== DOCUMENT EXTRACT ==
Proposed bulk removal of brand:wikipedia tag from United States POIs

The main visualization I’m aware of is Open Etymology Map, which only considers name:etymology, name:etymology:description, and name:etymology:wikidata, but not name:etymology:wikipedia. The MapComplete Etymology theme similarly considers name:etymology:wikidata but not name:etymology:wikipedia. But maybe someone included it in an import or bulk edit just in case.

1 Like

By the way, there are 1,061 elements in the U.S. with brand:wikipedia=* but not brand:wikidata=*. Needless to say, we should keep these occurrences of brand:wikipedia=* for now, or replace them with brand:wikidata=* if there’s a straightforward way to do that en masse. At a glance, most are for brands that are in name-suggestion-index, so the brand:wikidata=* tags will be added eventually as mappers encounter validator warnings about them being missing.

1 Like

There is also EqualStreetNames

According to https://github.com/EqualStreetNames/module-process/blob/39b77bb3feefdd2fa8d8887b7f84f1e956d47f2f/docs/geojson.md?plain=1#L15-L17 tags used:

  • name
  • wikidata
  • name:etymology:wikidata
1 Like

I am a bit torn on this proposal. On one side I agree with the motivations cited in favor above.

On the other side it seems wasteful to drop all the good values for this tag on the map. Also, and maybe most importantly, currently this tag is documented in the wiki as a valid key that can be normally used, so if we proceeded we would be erasing from the map a tag that is actively used and documented (it’s usage is in decline, but still, it’s used). If as a community we conclude that this is a redundant tag that adds very few useful info but a lot of maintenance burden (and I would agree with that) then we should first document it as such and discourage its usage and only then delete the existing usages.

Also, whatever the outcome of the proposal for this tag, I think we should expand the conversation to all secondary Wikipedia tags, because concepts and issues described here apply to most of these tags and in most countries.

In the meantime I would propose third way: the wikidata<->wikipedia links from WD are licensed under CC0. In general WD’s CC0 is not considered sufficiently reliable for importing/using it in mapping but in this case WD is the original source of the information so the CC0 is reliable. We could use queries like the one proposed above to fetch all the elements with a wrong value of brand:wikipedia and use this information to clean up the bad data without wasting all the good values.

For example:

I improved the query above in this query removing most of the redirect articles (the ones where the new name case-insensitively includes or is included in the old one; I may have mistakenly removed some non-redirect articles but they should be very few), reducing from 24k to 14k POIs.

From QLever’s interface the result can be easily exported as CSV and used to filter the elements that actually need their brand:wikipedia to be removed.

1 Like

Are you planning to do this work, and keep it updated over time? Because that’s exactly the problem, that the :wikipedia links will drift over time. A complete removal fixes this problem, while leaving in a partial set simply sets us up for future bad data. If someone wants to set up some kind of bad data surveillance system to monitor brand wikipedia/wikidata mismatches and keep on top of it then I’ll happily step aside and let them do it. I think that’s unrealistic in a volunteer project.

== PROVIDED DATA ==
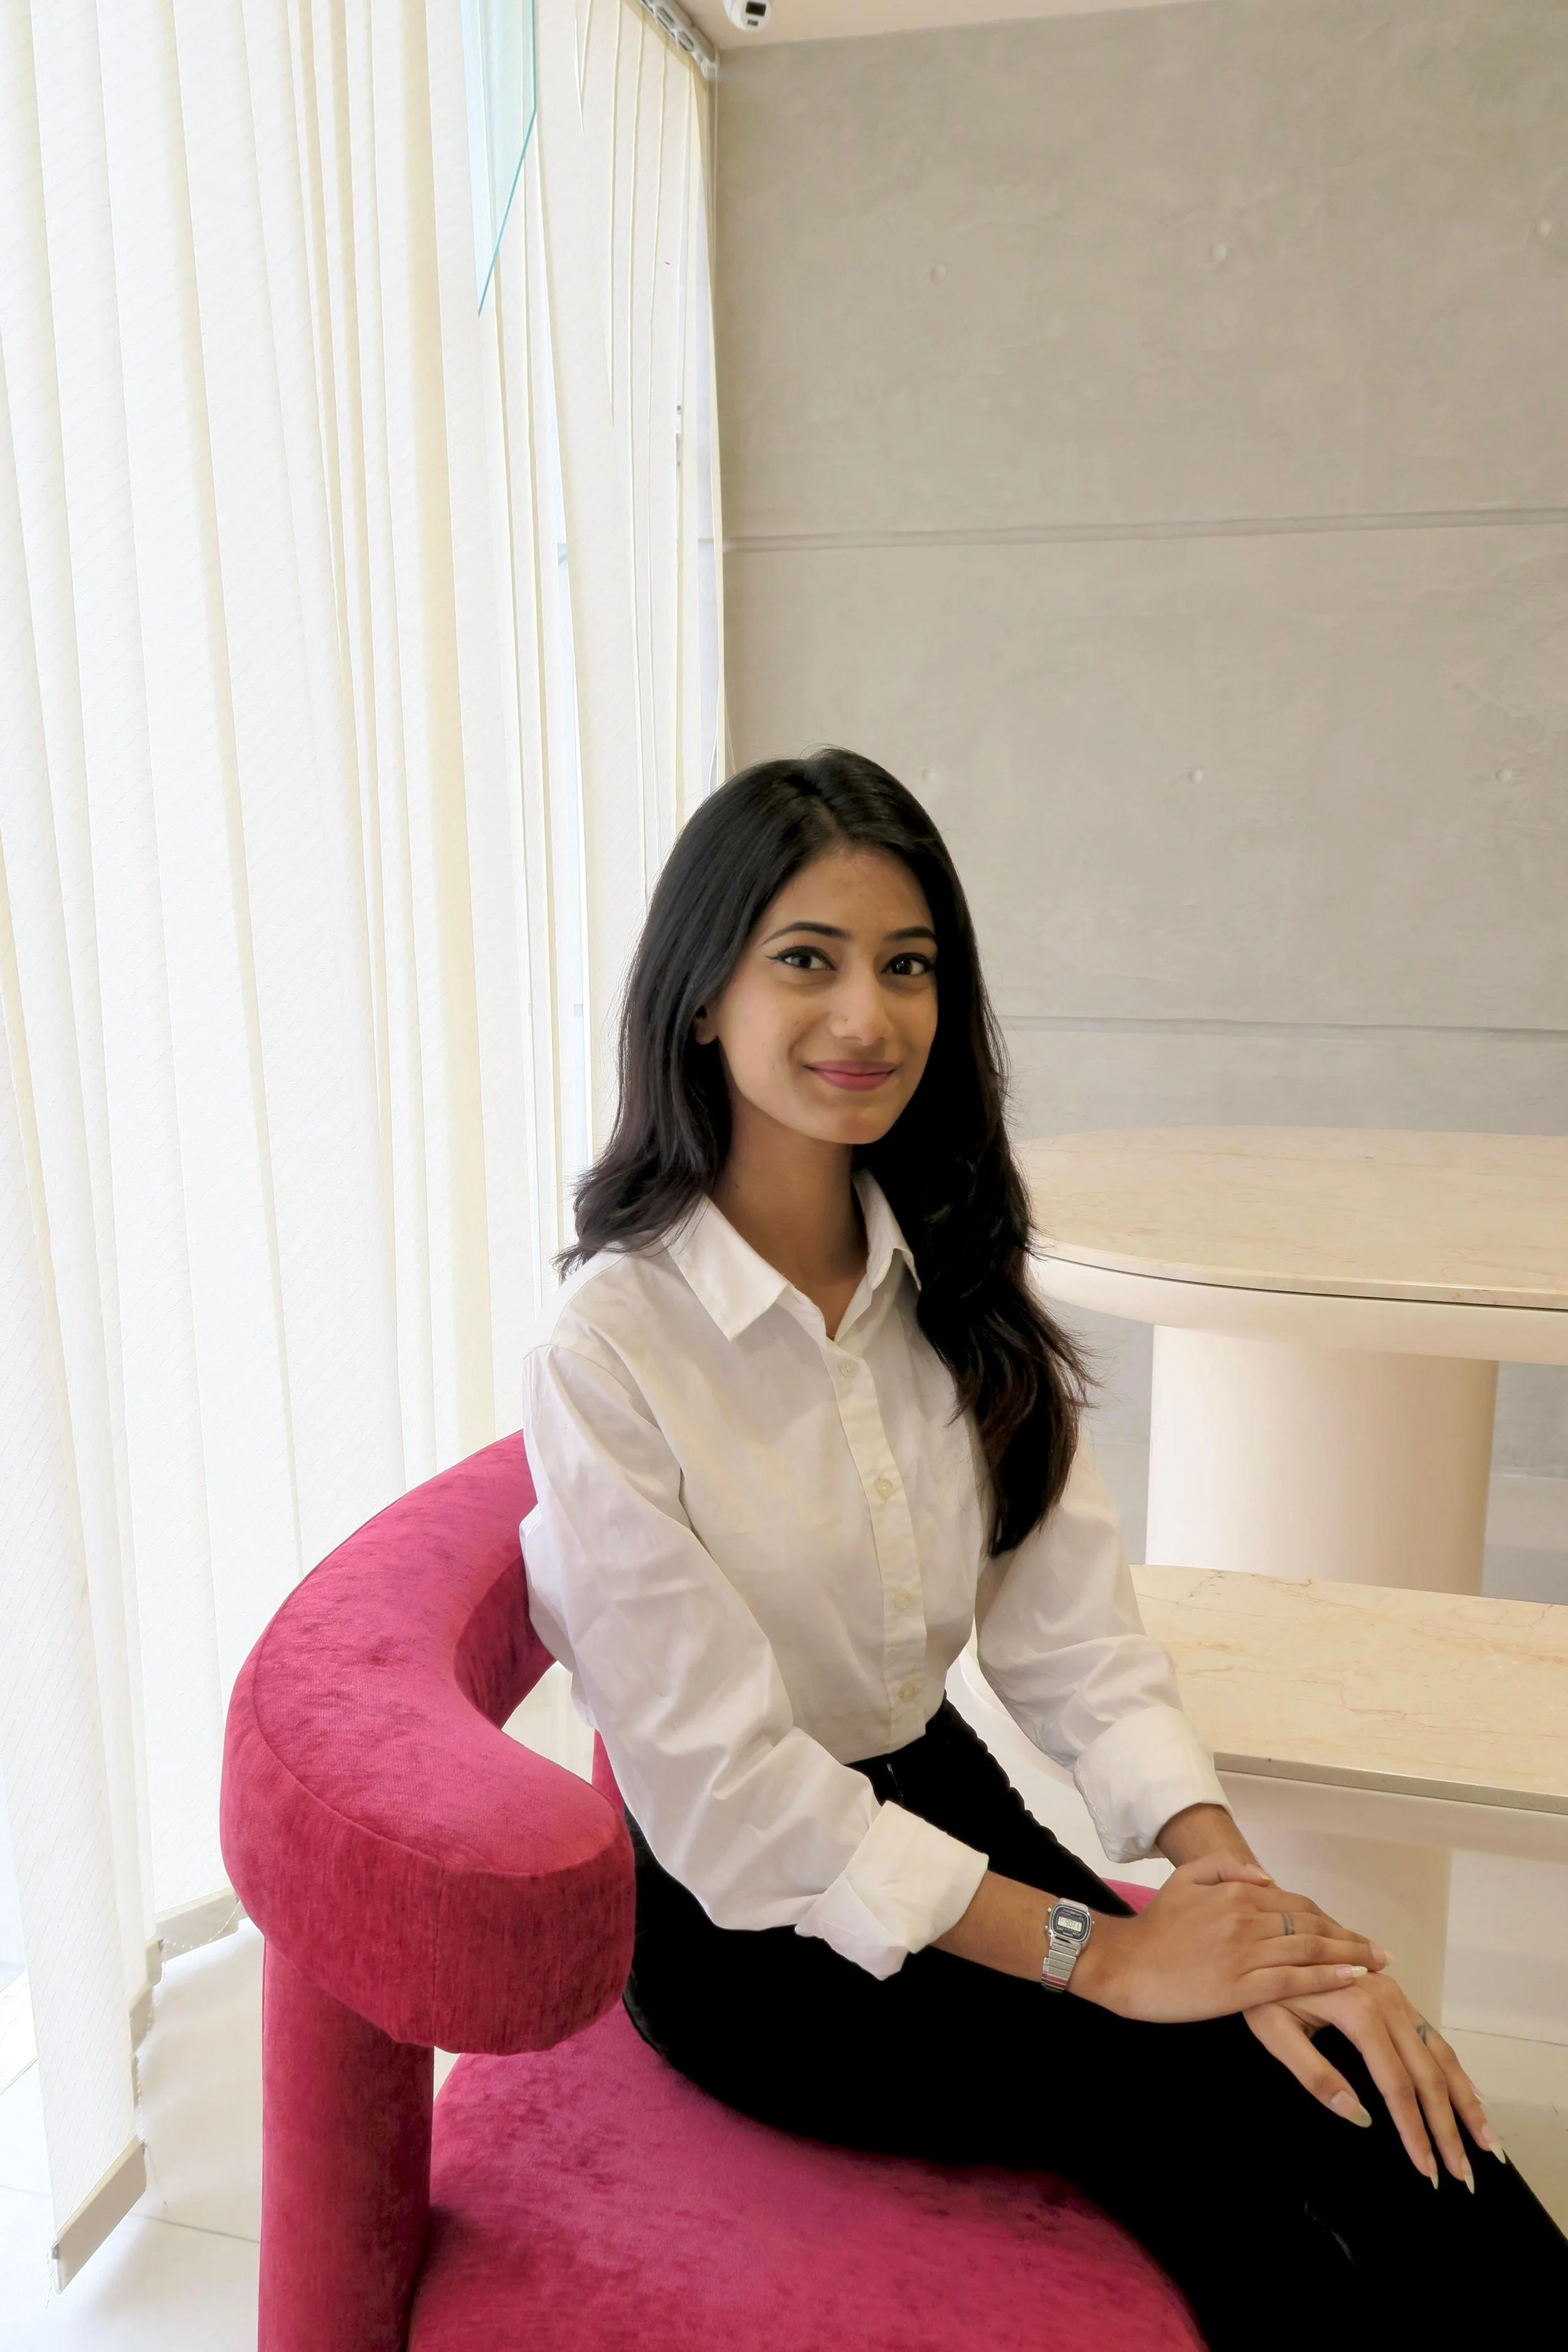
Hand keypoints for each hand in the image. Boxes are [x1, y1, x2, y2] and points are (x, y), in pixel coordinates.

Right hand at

== YOUR TASK ==
Could you continue the forum discussion on bulk-removing the brand:wikipedia tag from United States POIs, picking up after its final post?

== OUTPUT FOR THIS TASK ==
I do not want to expand the scope of this edit or discussion beyond this specific key precisely because it can get bogged down in broader discussions (for example, there is still plenty of support for the plain wikipedia key). I contend that this specific key has been abandoned by the tool that primarily it put there and should be cleaned up. If that spawns other meta looks at other keys in similar boats, I’d welcome that. Given that we are 24 posts into this discussion, and the tag count is quite significant, I’d like to keep this focused on brand:wikipedia and understand if there are people that feel strongly that it should be kept in the United States.

This is fair, though name-suggestion-index added (then abandoned) not only brand:wikipedia but also operator:wikipedia, network:wikipedia, and flag:wikipedia. I think it would be reasonable to delete these four three keys in the same fell swoop while leaving the others, which aren’t so common after all. Of these four three, brand:wikipedia and operator:wikipedia are the least stable because of how frequently companies change hands and brands rebrand.

Edit: Looks like NSI never added flag:wikipedia for some reason, so we’re good on that front.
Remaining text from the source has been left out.